### WHAT THE TASK ASKS
Copy each line exactly.
-----
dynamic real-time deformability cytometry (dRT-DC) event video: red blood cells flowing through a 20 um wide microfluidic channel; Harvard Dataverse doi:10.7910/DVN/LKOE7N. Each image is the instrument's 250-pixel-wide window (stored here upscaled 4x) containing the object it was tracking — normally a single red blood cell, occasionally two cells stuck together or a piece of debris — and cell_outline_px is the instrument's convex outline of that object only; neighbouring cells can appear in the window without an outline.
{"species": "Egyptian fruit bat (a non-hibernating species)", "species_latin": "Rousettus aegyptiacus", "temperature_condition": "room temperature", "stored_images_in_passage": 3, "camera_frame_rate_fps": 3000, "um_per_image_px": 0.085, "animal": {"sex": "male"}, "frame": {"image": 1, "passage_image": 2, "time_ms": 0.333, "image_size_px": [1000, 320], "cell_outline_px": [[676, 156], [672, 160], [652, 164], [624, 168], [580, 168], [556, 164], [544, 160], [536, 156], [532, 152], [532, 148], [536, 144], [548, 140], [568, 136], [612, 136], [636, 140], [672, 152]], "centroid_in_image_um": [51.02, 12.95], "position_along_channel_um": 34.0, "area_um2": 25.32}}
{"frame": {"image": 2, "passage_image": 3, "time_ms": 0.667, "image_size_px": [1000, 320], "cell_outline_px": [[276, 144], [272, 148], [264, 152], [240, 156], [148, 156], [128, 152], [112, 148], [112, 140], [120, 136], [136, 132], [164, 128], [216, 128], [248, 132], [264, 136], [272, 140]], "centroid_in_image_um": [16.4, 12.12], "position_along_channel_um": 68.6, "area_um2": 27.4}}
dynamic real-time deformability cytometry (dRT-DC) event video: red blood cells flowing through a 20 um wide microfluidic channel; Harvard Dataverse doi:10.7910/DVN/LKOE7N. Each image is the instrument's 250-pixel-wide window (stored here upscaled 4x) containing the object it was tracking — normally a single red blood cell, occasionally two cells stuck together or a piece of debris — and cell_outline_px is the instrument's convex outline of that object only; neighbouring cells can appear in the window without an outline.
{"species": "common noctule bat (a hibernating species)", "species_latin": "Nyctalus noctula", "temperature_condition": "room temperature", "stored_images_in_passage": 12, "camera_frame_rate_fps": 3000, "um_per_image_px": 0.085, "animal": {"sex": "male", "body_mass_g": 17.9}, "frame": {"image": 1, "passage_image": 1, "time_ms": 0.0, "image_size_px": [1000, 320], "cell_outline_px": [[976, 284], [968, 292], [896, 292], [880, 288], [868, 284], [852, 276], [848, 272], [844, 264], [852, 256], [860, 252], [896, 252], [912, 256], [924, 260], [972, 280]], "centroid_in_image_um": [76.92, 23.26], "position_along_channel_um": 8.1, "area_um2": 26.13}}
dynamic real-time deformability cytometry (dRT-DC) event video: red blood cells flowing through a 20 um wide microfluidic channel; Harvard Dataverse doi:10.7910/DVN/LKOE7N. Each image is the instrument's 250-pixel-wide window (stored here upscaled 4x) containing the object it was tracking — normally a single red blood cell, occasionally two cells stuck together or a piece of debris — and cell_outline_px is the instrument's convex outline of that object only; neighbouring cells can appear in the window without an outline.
-----
### FINAL ANSWER
dynamic real-time deformability cytometry (dRT-DC) event video: red blood cells flowing through a 20 um wide microfluidic channel; Harvard Dataverse doi:10.7910/DVN/LKOE7N. Each image is the instrument's 250-pixel-wide window (stored here upscaled 4x) containing the object it was tracking — normally a single red blood cell, occasionally two cells stuck together or a piece of debris — and cell_outline_px is the instrument's convex outline of that object only; neighbouring cells can appear in the window without an outline.
{"species": "Egyptian fruit bat (a non-hibernating species)", "species_latin": "Rousettus aegyptiacus", "temperature_condition": "room temperature", "stored_images_in_passage": 3, "camera_frame_rate_fps": 3000, "um_per_image_px": 0.085, "animal": {"sex": "male"}, "frame": {"image": 1, "passage_image": 2, "time_ms": 0.333, "image_size_px": [1000, 320], "cell_outline_px": [[676, 156], [672, 160], [652, 164], [624, 168], [580, 168], [556, 164], [544, 160], [536, 156], [532, 152], [532, 148], [536, 144], [548, 140], [568, 136], [612, 136], [636, 140], [672, 152]], "centroid_in_image_um": [51.02, 12.95], "position_along_channel_um": 34.0, "area_um2": 25.32}}
{"frame": {"image": 2, "passage_image": 3, "time_ms": 0.667, "image_size_px": [1000, 320], "cell_outline_px": [[276, 144], [272, 148], [264, 152], [240, 156], [148, 156], [128, 152], [112, 148], [112, 140], [120, 136], [136, 132], [164, 128], [216, 128], [248, 132], [264, 136], [272, 140]], "centroid_in_image_um": [16.4, 12.12], "position_along_channel_um": 68.6, "area_um2": 27.4}}
dynamic real-time deformability cytometry (dRT-DC) event video: red blood cells flowing through a 20 um wide microfluidic channel; Harvard Dataverse doi:10.7910/DVN/LKOE7N. Each image is the instrument's 250-pixel-wide window (stored here upscaled 4x) containing the object it was tracking — normally a single red blood cell, occasionally two cells stuck together or a piece of debris — and cell_outline_px is the instrument's convex outline of that object only; neighbouring cells can appear in the window without an outline.
{"species": "common noctule bat (a hibernating species)", "species_latin": "Nyctalus noctula", "temperature_condition": "room temperature", "stored_images_in_passage": 12, "camera_frame_rate_fps": 3000, "um_per_image_px": 0.085, "animal": {"sex": "male", "body_mass_g": 17.9}, "frame": {"image": 1, "passage_image": 1, "time_ms": 0.0, "image_size_px": [1000, 320], "cell_outline_px": [[976, 284], [968, 292], [896, 292], [880, 288], [868, 284], [852, 276], [848, 272], [844, 264], [852, 256], [860, 252], [896, 252], [912, 256], [924, 260], [972, 280]], "centroid_in_image_um": [76.92, 23.26], "position_along_channel_um": 8.1, "area_um2": 26.13}}
dynamic real-time deformability cytometry (dRT-DC) event video: red blood cells flowing through a 20 um wide microfluidic channel; Harvard Dataverse doi:10.7910/DVN/LKOE7N. Each image is the instrument's 250-pixel-wide window (stored here upscaled 4x) containing the object it was tracking — normally a single red blood cell, occasionally two cells stuck together or a piece of debris — and cell_outline_px is the instrument's convex outline of that object only; neighbouring cells can appear in the window without an outline.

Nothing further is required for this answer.